Transmission orale et gestes hérités

  • Les recettes n’étaient que rarement écrites : tout passait par l’observation, la main, le goût, et la répétition lors des préparatifs collectifs.
  • La confection de certaines pâtisseries, comme les beignets du carnaval, mobilisait trois générations, du pétrissage à la dégustation.

Raconter, chanter, se souvenir : les repas, creuset de la mémoire locale

Anecdotes et récits de Villars sur Var

On citera cet habitant, aujourd’hui octogénaire, évoquant le repas de la Saint-Joseph où, “après les pâtés et le lièvre de l’oncle Joseph, tout le village se retrouvait devant le café pour une partie de belote interminable”. Ou cette tradition remontant aux années 1920, où les familles se réunissaient sur la place du village pour une soupe commune lors de la fête patronale, chacun apportant un ingrédient, symbole d’entraide et d’égalité.

Chants, contes et proverbes en partage

  • Les anciens transmettaient proverbes et histoires en niçois, notamment aux veillées : “Petits plats, grandes amitiés”.
  • Le répertoire musical local était convoqué à table, depuis la chanson “Lou maset” jusqu’au fameux “Sian d’aqui” entonné les soirs d’été.

L’oralité tenait donc une place de choix : les journaux locaux, tels que La Tribune Bulletin Côte d’Azur ou les publications de la Fédération des associations du patrimoine rural, rapportent encore aujourd’hui ces traditions chantées lors des réunions familiales du Haut-Var.
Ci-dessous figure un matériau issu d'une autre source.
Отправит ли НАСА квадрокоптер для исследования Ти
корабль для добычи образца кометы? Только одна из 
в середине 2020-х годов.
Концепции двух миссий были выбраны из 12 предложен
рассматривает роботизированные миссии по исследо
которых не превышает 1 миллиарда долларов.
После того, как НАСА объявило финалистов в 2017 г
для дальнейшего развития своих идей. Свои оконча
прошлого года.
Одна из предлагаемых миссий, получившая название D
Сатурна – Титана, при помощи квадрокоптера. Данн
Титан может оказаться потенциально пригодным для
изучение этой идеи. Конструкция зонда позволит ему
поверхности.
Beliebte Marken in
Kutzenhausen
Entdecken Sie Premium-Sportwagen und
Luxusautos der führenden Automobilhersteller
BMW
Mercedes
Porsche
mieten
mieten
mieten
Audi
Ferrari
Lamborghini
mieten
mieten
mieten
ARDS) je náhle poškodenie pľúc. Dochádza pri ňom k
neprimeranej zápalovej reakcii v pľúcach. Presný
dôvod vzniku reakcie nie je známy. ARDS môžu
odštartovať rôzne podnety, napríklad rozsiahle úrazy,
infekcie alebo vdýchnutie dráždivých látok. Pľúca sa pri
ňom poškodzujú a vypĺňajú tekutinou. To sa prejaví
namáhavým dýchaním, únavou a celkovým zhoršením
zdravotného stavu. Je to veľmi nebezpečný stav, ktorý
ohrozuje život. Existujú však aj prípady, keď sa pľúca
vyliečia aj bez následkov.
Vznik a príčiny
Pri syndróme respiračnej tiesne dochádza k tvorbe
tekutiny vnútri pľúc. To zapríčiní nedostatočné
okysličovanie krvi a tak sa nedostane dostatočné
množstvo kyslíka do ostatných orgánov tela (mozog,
L’évolution des coutumes : entre héritage et adaptation

Depuis les années 2000, certains usages ont évolué, sous l’influence des rythmes urbains et des déplacements professionnels. Les réunions familiales mixtes (amis et famille), la place croissante des jeunes adultes dans l’organisation, l’introduction de plats “modernes”, témoignent d’une tradition qui se réinvente. Le marché de Villars sur Var a vu éclore de nouvelles influences (fromages d’Italie voisine, épices, légumes d’ailleurs), sans éteindre le goût pour la polenta ou la tourte de blettes.

Ce renouvellement va de pair avec un regain d’intérêt pour les savoir-faire et produits locaux, porté par des associations patrimoniales et la transmission de recettes lors d’ateliers ou de marchés gourmands : en 2022, la Maison du Patrimoine a, par exemple, organisé six ateliers autour de la cuisine traditionnelle, réunissant plus de cinquante participants de tous âges (Maison du Patrimoine de Villars sur Var, rapport 2022).

Revenir à l’essentiel : l’esprit des repas familiaux aujourd’hui

Même si aujourd’hui les familles de Villars sur Var ne se réunissent plus tous les dimanches comme jadis, le cœur de la coutume demeure : le repas partagé reste l’instant privilégié où se tissent les liens, où s'échangent histoires et recettes, et où l'on perpétue – envers et contre tout – l’esprit d’entraide, de bienveillance et d’appartenance.

La table n’est pas qu’un meuble, ni même un simple lieu de consommation : elle symbolise, dans sa dimension la plus concrète, la mémoire vive du village et son ouverture à la modernité. Observer, écouter et transmettre, telle est la clé de cette célébration quotidienne des coutumes locales.

Sources : Guide de la Provence mystérieuse (Clébert), Dossier Territorial Alpes-Maritimes INSEE 2017, Fédération du patrimoine rural, Maison du Patrimoine de Villars sur Var, La Tribune Bulletin Côte d’Azur.